The percentage of rational numbers in any non-trivial interval of the real numbers (so in particular in $[a,b]$) is $0$. Your particular formulation of that statement does not make sense, however. Except in the trivial case $a=b$, both $S_1$ and $S_2$ will be infinite, and so the expression $\frac{|S_1|}{|S_1|+|S_2|}$ is non-sensical. Furthermore, you'll note that this implies that the result has nothing to do with your choices of $a$ and $b$ so long as they are not the same.

The correct way to formulate this statement is using Lebesgue measure. Precisely, let $a<b$. Then, $m(\mathbb{Q}\cap [a,b])=0$, where $m$ is Lebesgue (outer) measure.

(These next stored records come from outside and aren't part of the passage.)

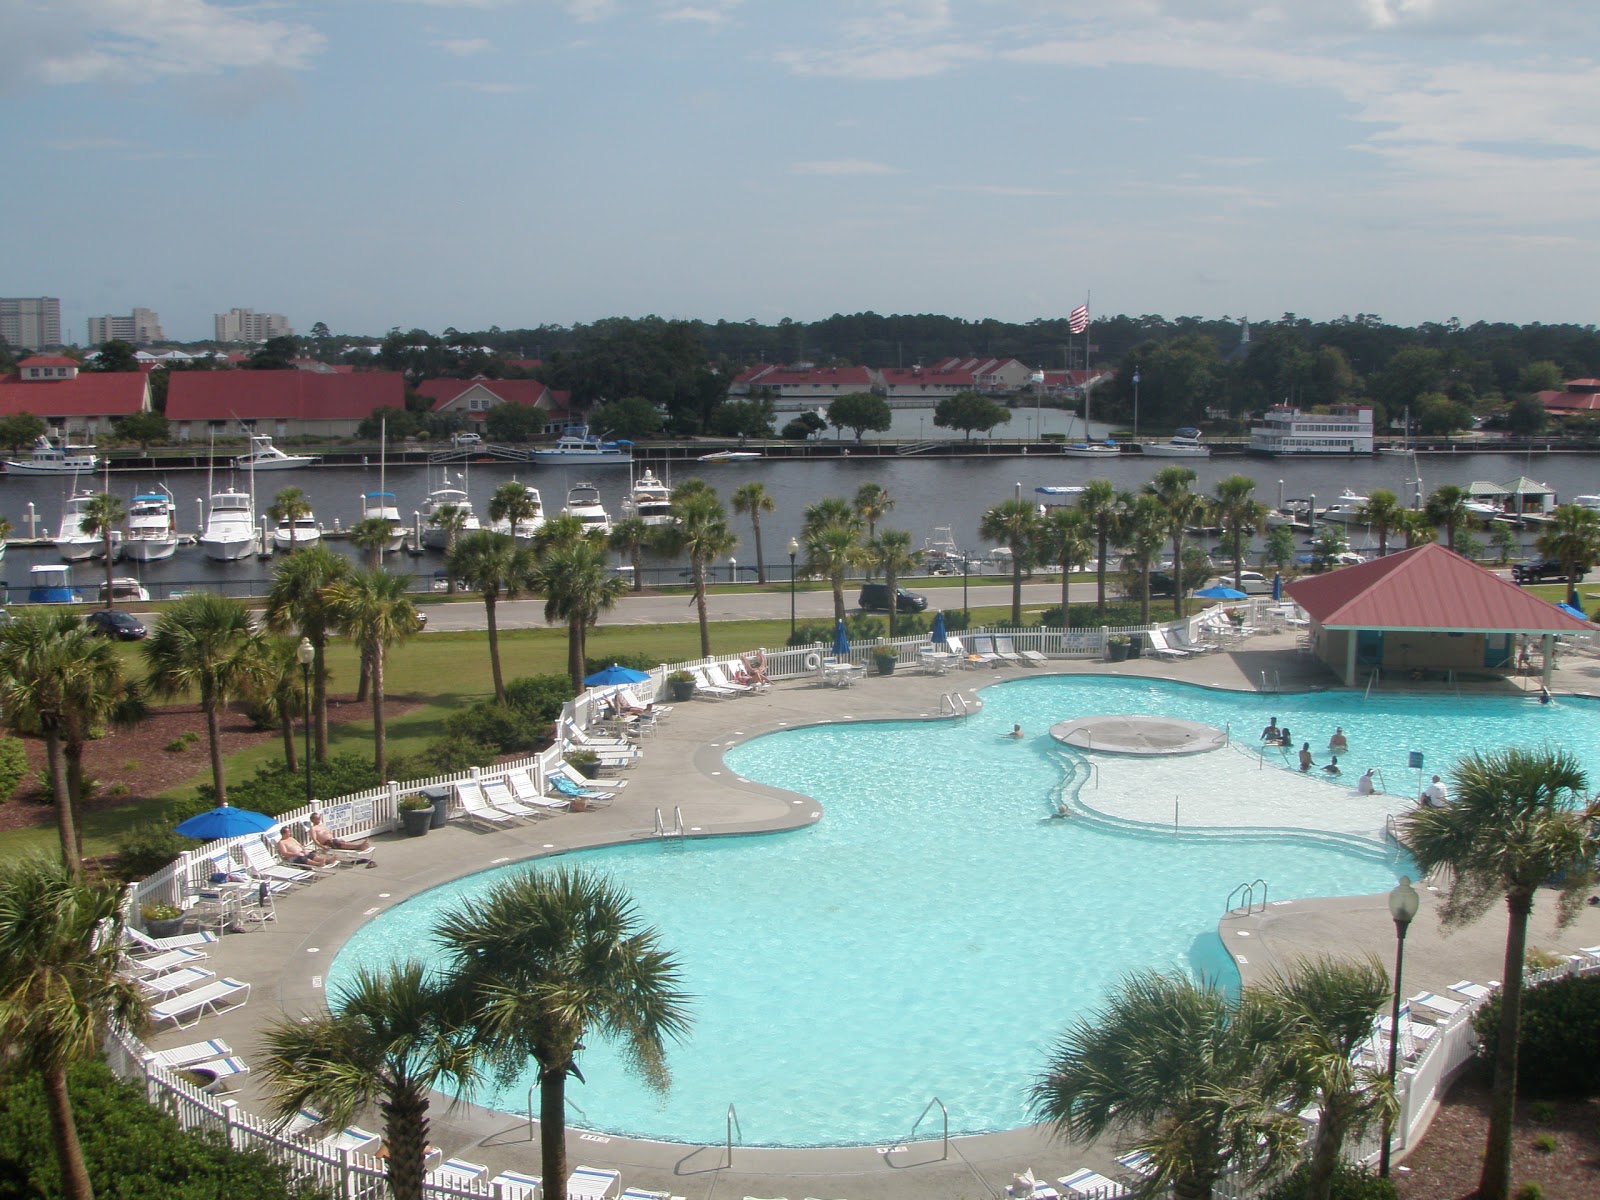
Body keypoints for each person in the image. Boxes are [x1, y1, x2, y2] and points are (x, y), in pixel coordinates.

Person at [310, 813, 376, 867]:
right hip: (327, 843)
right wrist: (322, 846)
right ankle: (359, 846)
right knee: (341, 844)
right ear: (313, 819)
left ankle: (359, 846)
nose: (319, 819)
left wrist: (338, 839)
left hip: (333, 840)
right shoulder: (313, 828)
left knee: (344, 843)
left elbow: (330, 834)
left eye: (319, 818)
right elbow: (314, 839)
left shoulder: (322, 826)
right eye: (317, 818)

To prove this, let $\varepsilon >0$, let $\{ r_k:k\in \mathbb{N}\}$ be an enumeration of the rationals in $[a,b]$, and consider the open balls $B_{\varepsilon /2^k}(r_k)$. Then, the rationals in $\mathbb{Q}$ are contained in these open balls, the sum of whose measures (by definition) is $2\cdot \sum _{k=0}^\infty \frac{\varepsilon}{2^k}=4\varepsilon$. As $\varepsilon$ is arbitrary, this shows that $m(\mathbb{Q}\cap [a,b])=0$.

I guess technically you would need to know the definition of Lebesgue measure to see that this is actually a proof, but at the very least I think this makes the intuition clear that any reasonable definition of measure should have $m(\mathbb{Q})=0$.

The question as you've stated it isn't meaningful, because there is no operation of dividing infinite cardinals.

A sensible alternative question would be to ask about the Lebesgue measure of $A \cap \mathbb{Q}$ and $A$, and those are $0$ and $b-a$, respectively. As long as $b > a$, the ratio will be zero, though this wasn't what you were asking.

Measure in one dimension is analogous to length, although here we're talking about the "length" of a highly irregular subset.